In Winter Tips For Your Home on January 9, 2018 at 10:05 am

Remember these two words “Ice Dams”.

In the coming months there’s a good chance you’ll be cursing them because of the damage they could cause.

The melting of the snow on your roof causes ice dams. As the snow melts, it gets to the cold overhangs, eaves and gutters. The snow freezes and starts accumulating a large ice block or “dam”.

As more snow melts, the cold ice water runs down the roof toward the dam. The water refreezes as the sun goes down and that ice starts backing up. As you might imagine, shingles are not waterproof. They are designed to shed water so the accumulating ice is now backing up beneath the shingles.

As the ice melts, it rots the roof structure, ruins ceilings, walls and furnishings and causes mold to flourish.

Your best defense against ice dams is increasing the amount of insulation and ventilation in your attic as well as installing ice shields.

The heat that is melting the snow is heat you’ve paid for. It is lost through your attic because you do not have enough insulation.

There are a few things you can do to reduce ice dams and eliminate any damage they can cause to your house. You should bring the level of insulation up to R-49 or higher. Doing so will save you money on heating and cooling costs and it will make your house more comfortable in the summer as well as the winter. The added insulation reduces or stops the heat from escaping into the attic and keeps it where you want it, in the living space of the house. Go to www.technihouseinspections.com and click on “Insulation- Packing it In” to find out how much insulation you need and how to do it yourself or hire-it-done.

Adding adequate ventilation to your attic cools the attic area above the insulation, which also helps to reduce ice dams, prolong the life of your shingles and also saves on cooling costs. But Michigan has severe winters and ice dams are inevitable. The only way to eliminate damage from backing up of the ice is to install “ice shields” under your shingles.

When re-roofing, you should remove the shingles and install ice dam membranes. In our area, code requires at least “two layers of underlayment cemented together or a self-adhering polymer modified bitumen sheet shall be used in lieu of normal underlayment and extend from the lowest edges of all roof surfaces to a point at least 24-inches (610mm) inside the exterior wall line of a building.”

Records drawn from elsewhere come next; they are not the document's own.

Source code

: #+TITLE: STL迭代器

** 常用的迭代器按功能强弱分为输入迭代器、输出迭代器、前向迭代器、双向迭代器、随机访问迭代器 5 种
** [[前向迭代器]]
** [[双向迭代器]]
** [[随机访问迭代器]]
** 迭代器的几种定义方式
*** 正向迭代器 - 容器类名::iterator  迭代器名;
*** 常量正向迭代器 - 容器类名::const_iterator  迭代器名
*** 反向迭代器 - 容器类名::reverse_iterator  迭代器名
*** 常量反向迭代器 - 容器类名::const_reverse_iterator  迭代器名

The only exceptions are detached structures such as sheds or garages that do not have a heating and/or cooling system.

That code is from the 2006 Michigan Residential Code but remember that is the minimum code. In reality, you should go 6 to 9-feet depending on the slope of your roof. Lower slope roofs should have more ice dam membranes. You should also install the membranes in and all the way up all valleys and around all skylights.

By the way, if you don’t think heat you’re paying for is causing the ice dams, go through old photos. Better yet, try and remember what the roof looked like a couple days after a snowfall. You’ll see snow on the garage and porch roofs. You’ll see snow along the overhangs of the house, but the snow over living spaces is gone or melting. If the sun alone were causing the snow to melt, it would be melting evenly all over the roof.

Many people use de-icing cables on their roofs to reduce and melt the ice accumulation. Oftentimes it is successful. But remember, heat loss, along with freezing weather are causing the ice dams. I have on occasion seen where those electric de-icing cables caused secondary ice dams farther up the roof. While many people swear by them, I do not feel they are all that effective.

They can be expensive to operate if left on for long periods of time. Every inch of them needs to be inspected annually to verify they have not become brittle or cracked.